Many puppies infected with Parvovirus need to be hospitalized for supportive care. Hospitalization is typically about 5 days, sometimes longer. Surviving the first three days is usually a good sign for long term survival.

How long does Parvovirus last in the environment?
The Parvovirus family of viruses are particularly long-lived in the environment, lasting anywhere from 1 to 7 months -- commonly surviving 5-7 months in an outside environment. Due to the large amounts of virus particles shed in the feces of an infected dog (shedding lasts two weeks or more after exposure) and the longevity of the virus, complete eradication of the virus is often impossible.

How can I disinfect an area contaminated by a dog infected with Parvovirus?
There are many Parvovirus disinfectants on the market, but regular old bleach is still 100% effective against Parvovirus. The dilution for bleach is one part bleach to 30 parts water. Caution is advised for dyed or colored fabrics or objects.

This should go without saying, but to be complete, DO NOT use a bleach preparation on the animal at any time! The commercial Parvovirus disinfectants have the advantage of better smelling preparations. Check the label for color fast warnings. See your vet or pet store for the various disinfectants available.

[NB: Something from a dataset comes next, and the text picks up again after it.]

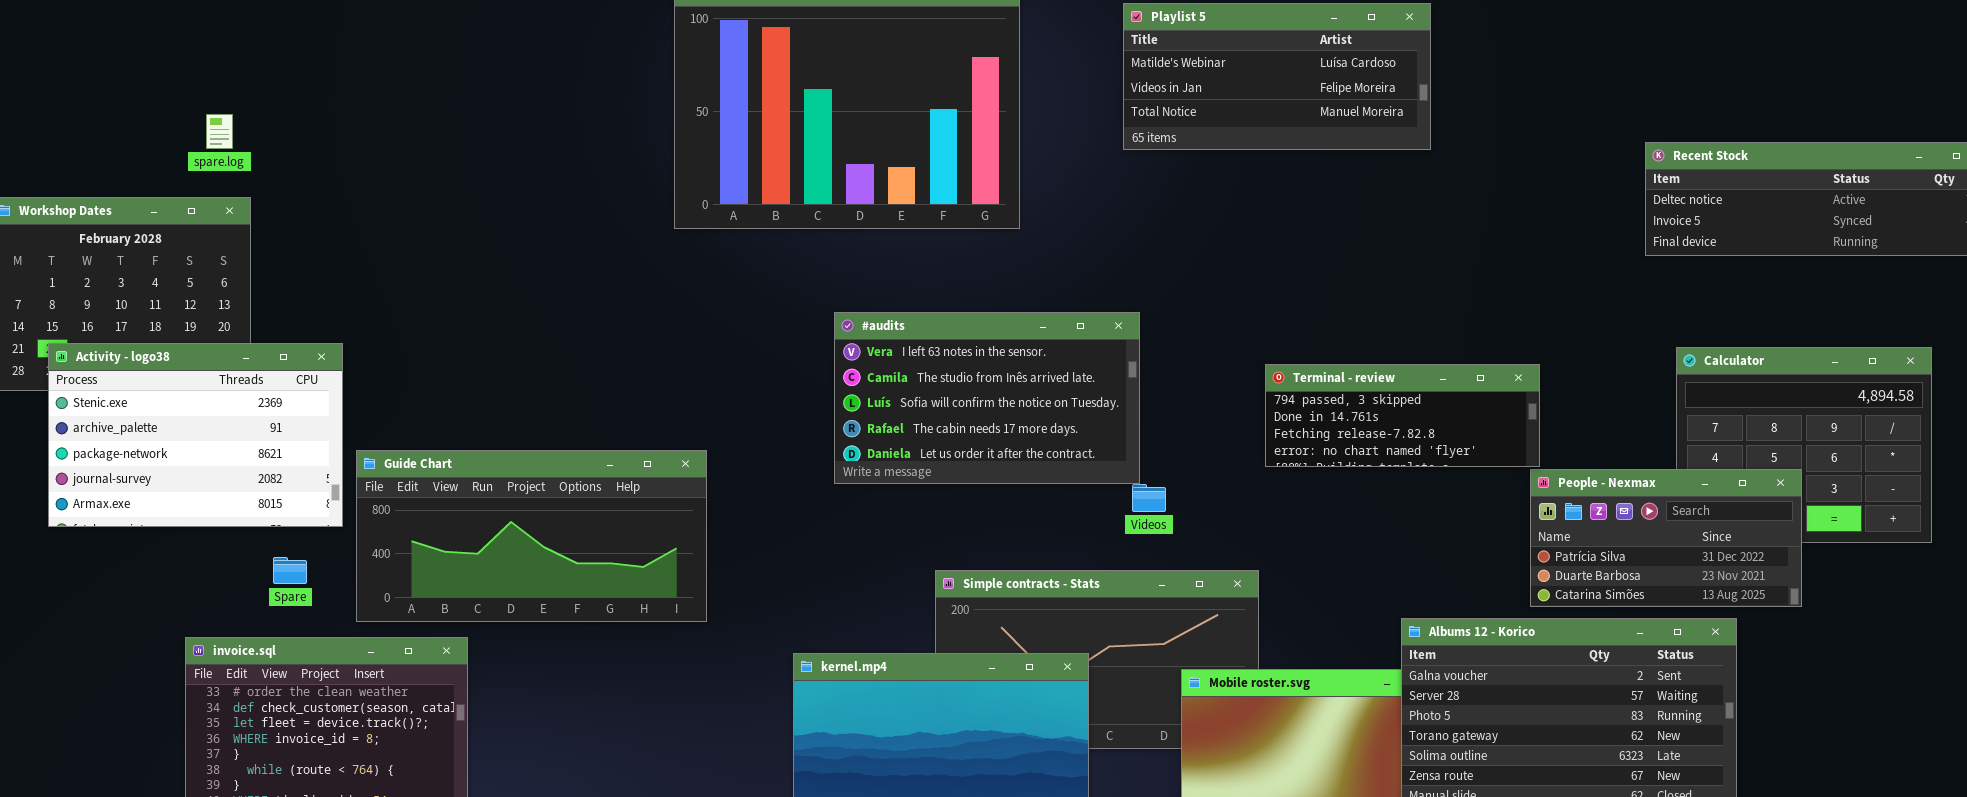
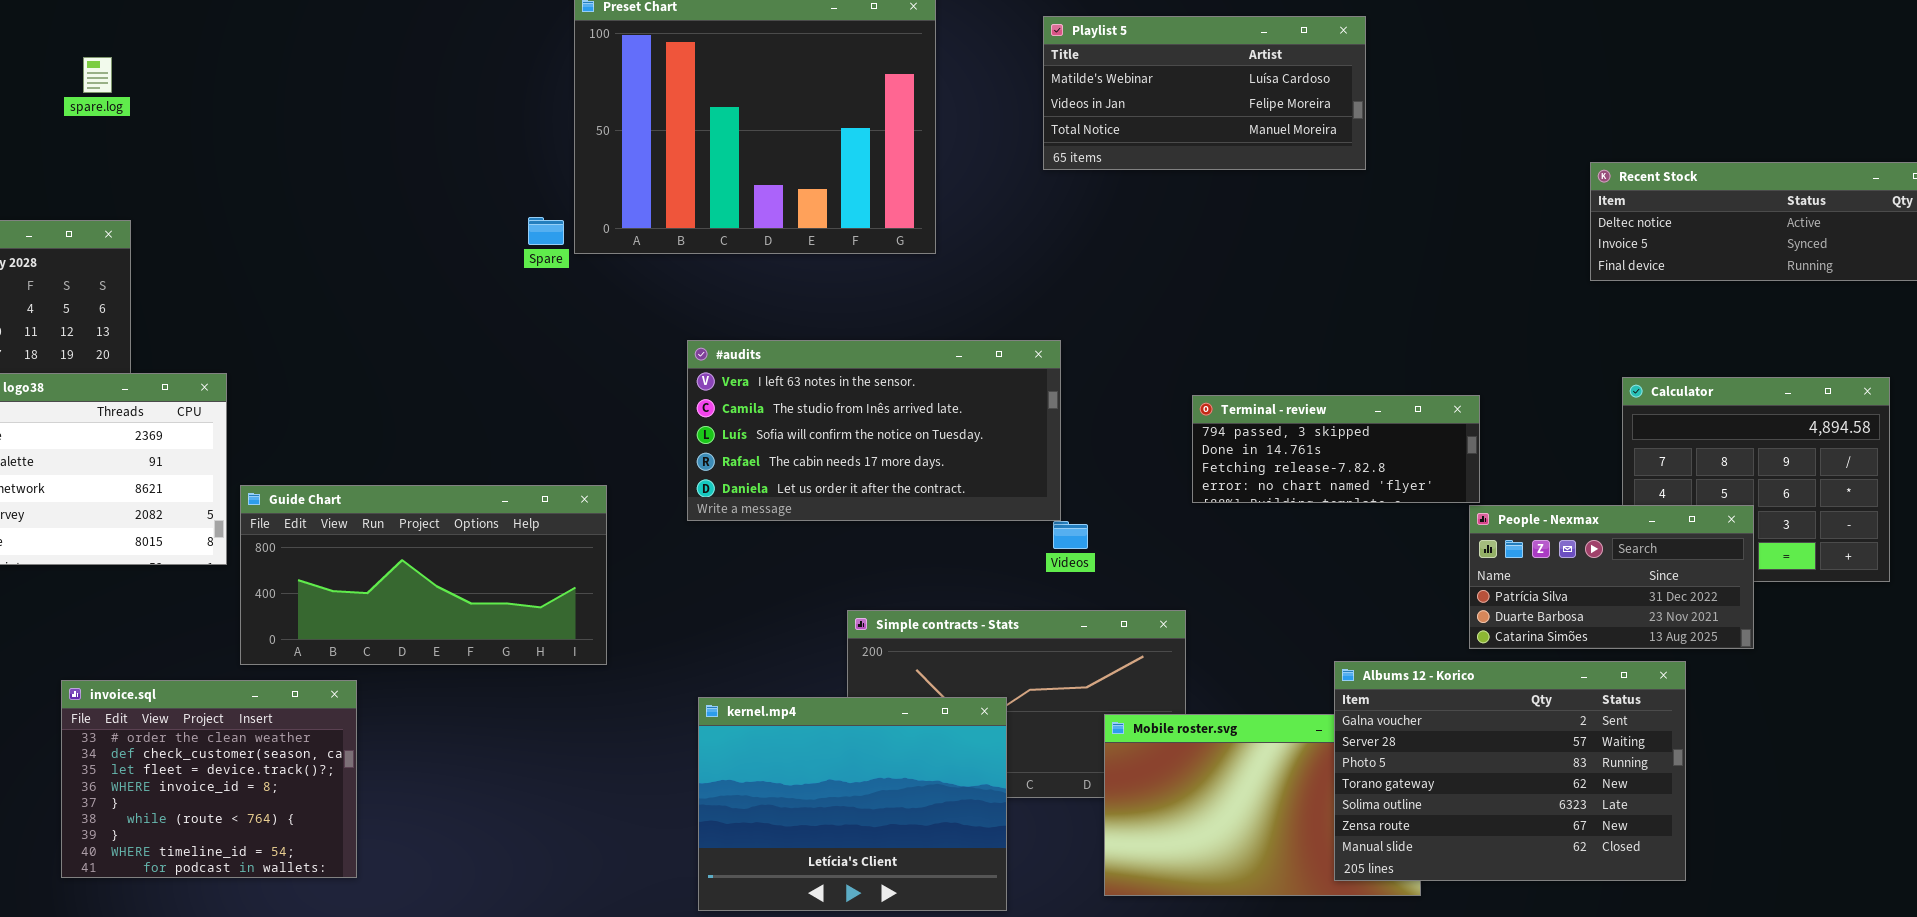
spare.log: [206,114,233,149] -> [83,57,112,93], moved
#audits: [834,312,1140,484] -> [687,340,1061,521], resized
Spare: [273,557,307,584] -> [528,217,564,245], moved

Be sure to keep feces (and any vomitus) picked up in the yard and kennel area as well.

Learn more: Disinfecting the Environment of Parvo

How can I protect my dog from becoming infected?
Vaccination is the key to prevent this disease and protect your dog. Breeding bitches should be vaccinated prior to becoming pregnant to ensure that the pups get the best start at immunity. Vaccinations should start at 6 weeks of age, and be boostered at 9, 12, and 16 weeks of age. Some veterinarians also booster at 20 weeks, depending on the breed and Parvovirus risk in your area. Speak with your veterinarian about what vaccination protocol is the best for your pet and your lifestyle.

Learn more: Can my dogs spread parvo to another dog?
Is Parvovirus Shed in Vomit?

I heard that some breeds of dogs are more susceptible, is this true?
Yes, it appears that some breeds, most notably the Rottweiler, Doberman Pinscher, German Shepherds, Pit Bulls, and Labrador Retrievers are at an increased risk for this disease. Conversely, Toy Poodles and Cockers appear to be at a reduced risk for contracting this disease.** It is important to remember, however, that any breed can get Parvovirus. Be sure to keep your dog's vaccinations up to date.

** Breed information from The Merck Veterinary Manual, 8th ed.